**How to complete this task**
Arrange the records, starting with the line that contains "For the condition" and going on through the line that contains "Indicated value: 706174.3 gal", as a two-column CSV with the header row entry,reading. Give one row per record, with its text under entry and its answer under reading, each in a single quoted field with line breaks replaced by spaces.

**Material for the task**
• • • • • • •

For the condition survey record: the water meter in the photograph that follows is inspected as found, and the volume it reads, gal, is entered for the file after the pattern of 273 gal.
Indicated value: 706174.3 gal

• • • • • • •

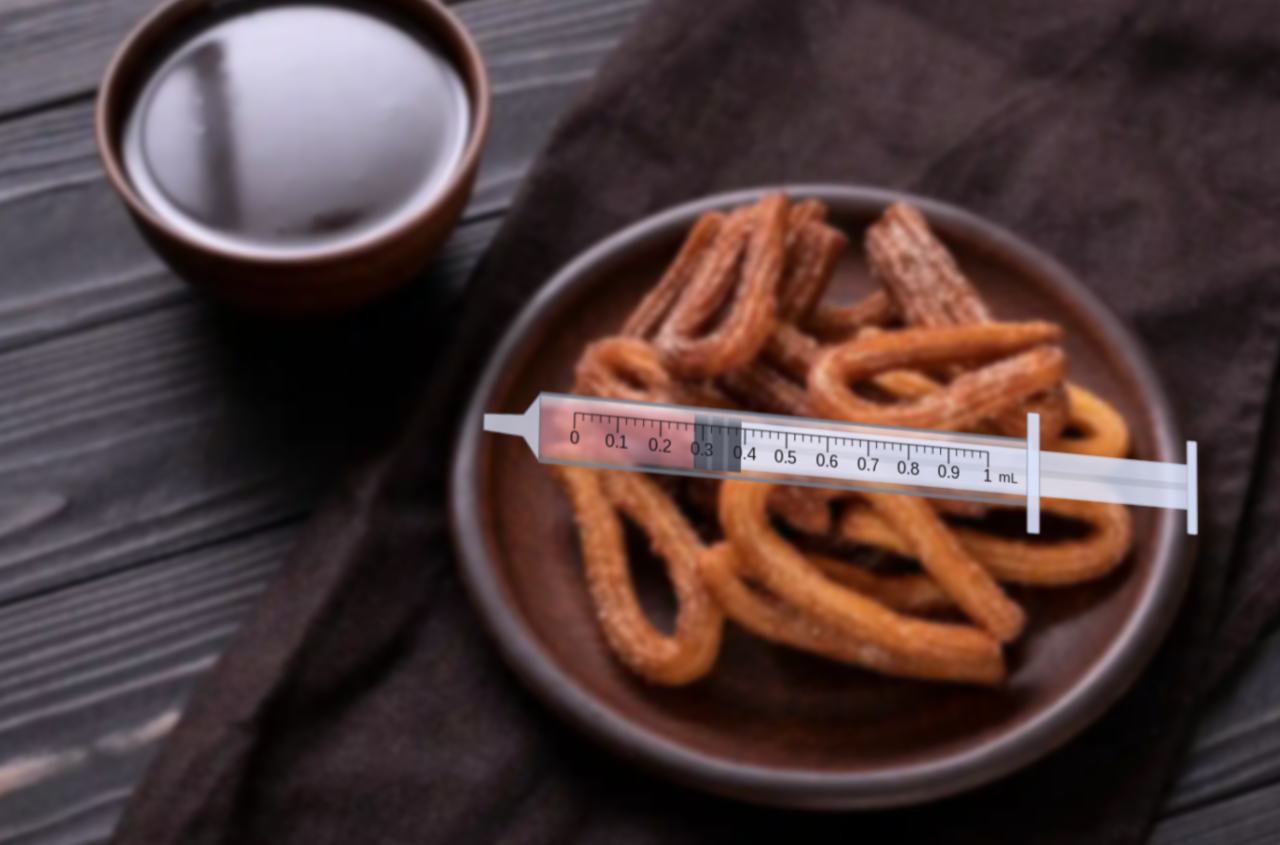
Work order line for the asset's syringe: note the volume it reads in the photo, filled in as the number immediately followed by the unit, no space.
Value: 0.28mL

• • • • • • •

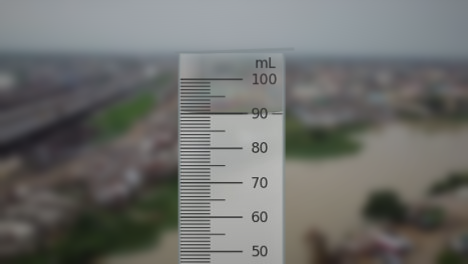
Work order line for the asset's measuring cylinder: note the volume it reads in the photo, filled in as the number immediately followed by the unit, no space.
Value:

• • • • • • •

**Task solution**
entry,reading
"For the condition survey record: the water meter in the photograph that follows is inspected as found, and the volume it reads, gal, is entered for the file after the pattern of 273 gal. Indicated value:","706174.3 gal"